45. The Government did not express any opinion on the applicant’s claim.
46. The Court considers that the applicant must have suffered distress, which cannot be compensated solely by the Court’s finding of a violation. Having regard to the nature of the violation found in the present case and deciding on an equitable basis, it awards the applicant EUR 10,000 under the head of non-pecuniary damage.
B. Costs and expenses
47. The applicant claimed a total of EUR 3,000 for his costs and expenses.
48. The Government did not make any comment on the applicant’s claim.
49. The Court will make an award in respect of costs and expenses in so far as these were actually and necessarily incurred and were reasonable as to quantum (see, Sawicka v. Poland, no. 37645/97, § 54, 1 October 2002). It notes that the fees and expenses claimed by the applicant’s representative do not in the circumstances appear unreasonable. It therefore awards the amount claimed in full.
C. Default interest
50. The Court considers it appropriate that the default interest should be based on the marginal lending rate of the European Central Bank, to which should be added three percentage points.

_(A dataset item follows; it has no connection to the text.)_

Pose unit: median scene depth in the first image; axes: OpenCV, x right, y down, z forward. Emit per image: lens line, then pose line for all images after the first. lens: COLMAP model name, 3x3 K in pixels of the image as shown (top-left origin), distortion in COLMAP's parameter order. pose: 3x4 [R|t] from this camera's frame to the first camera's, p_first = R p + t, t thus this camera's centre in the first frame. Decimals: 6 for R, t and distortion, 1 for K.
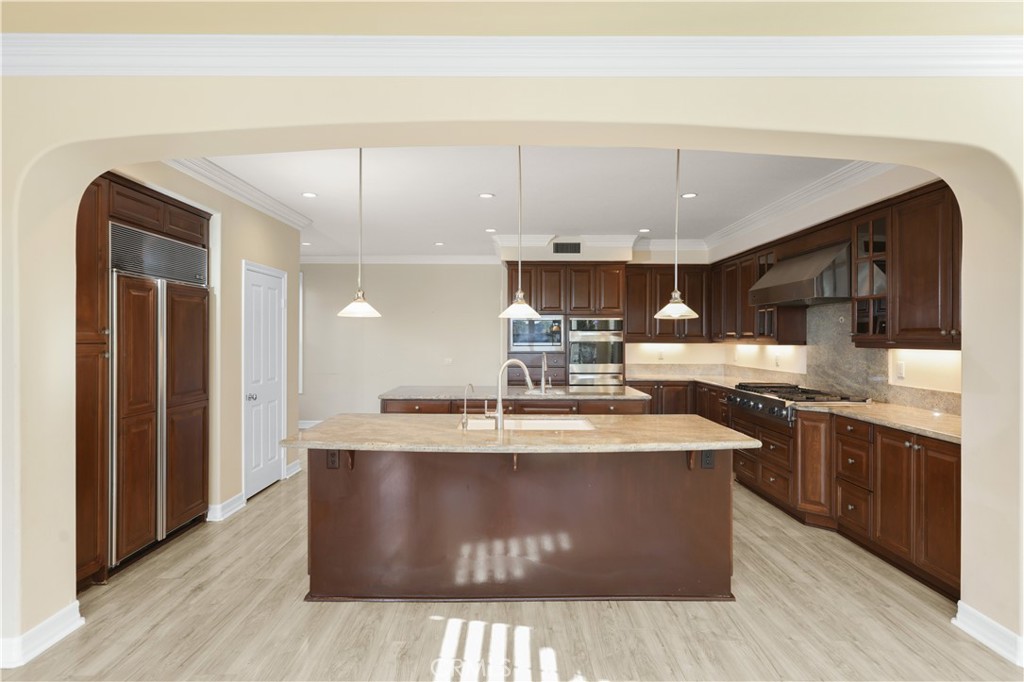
lens RADIAL K [[544.3, 0, 496.9], [0, 544.3, 339.2], [0, 0, 1]] dist [-0.000091, -0.000883]
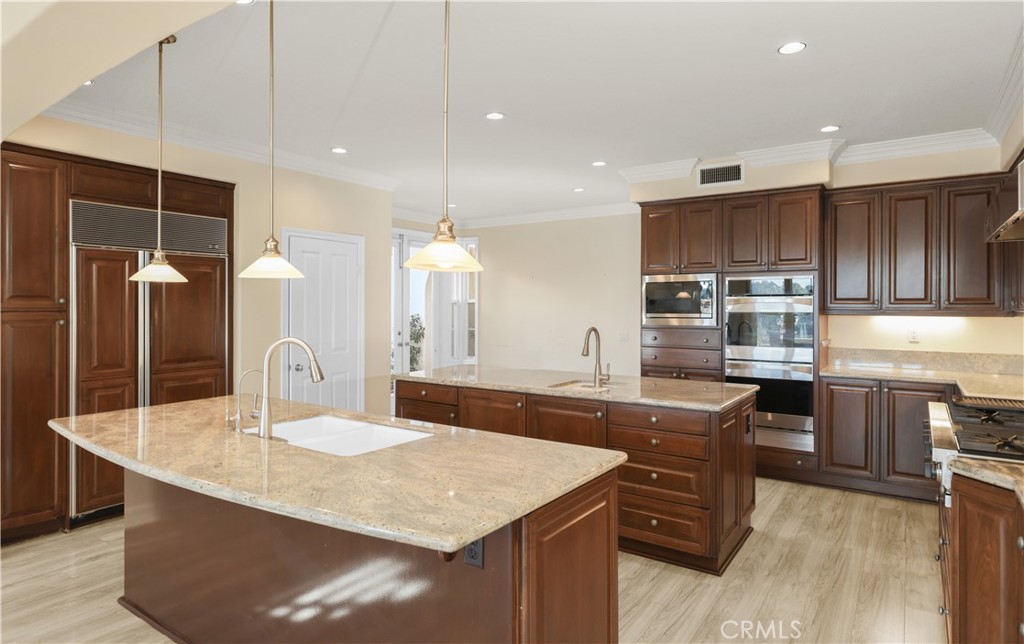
lens RADIAL K [[581.8, 0, 513.4], [0, 581.8, 303.2], [0, 0, 1]] dist [-0.000559, -0.000090]
pose [[0.828354, -0.001935, -0.560202, 0.511683], [-0.002094, 0.999976, -0.006551, -0.002691], [0.560201, 0.006600, 0.828330, 0.403434]]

FOR THESE REASONS, THE COURT UNANIMOUSLY
1. Holds that there has been a violation of Article 3 of the Convention;
2. Holds that there has been a violation of Article 13 of the Convention in conjunction with Article 3 of the Convention;
(a) that the respondent State is to pay the applicant, within three months from the date on which the judgment becomes final according to Article 44 § 2 of the Convention, the following amounts, together with any tax that the may be applicable, to be converted into Turkish liras at the rate applicable on the date of settlement:
(i) EUR 10,000 (ten thousand euros) in respect of non-pecuniary damage;
(ii) EUR 3,000 (three thousand euros) in respect of costs and expenses;
(b) that from the expiry of the above-mentioned three months until settlement simple interest shall be payable on the above amounts at a rate equal to the marginal lending rate of the European Central Bank during the default period plus three percentage points;
4. Dismisses the remainder of the applicant’s claim for just satisfaction.
Done in English, and notified in writing on 20 July 2004, pursuant to Rule 77 §§ 2 and 3 of the Rules of Court.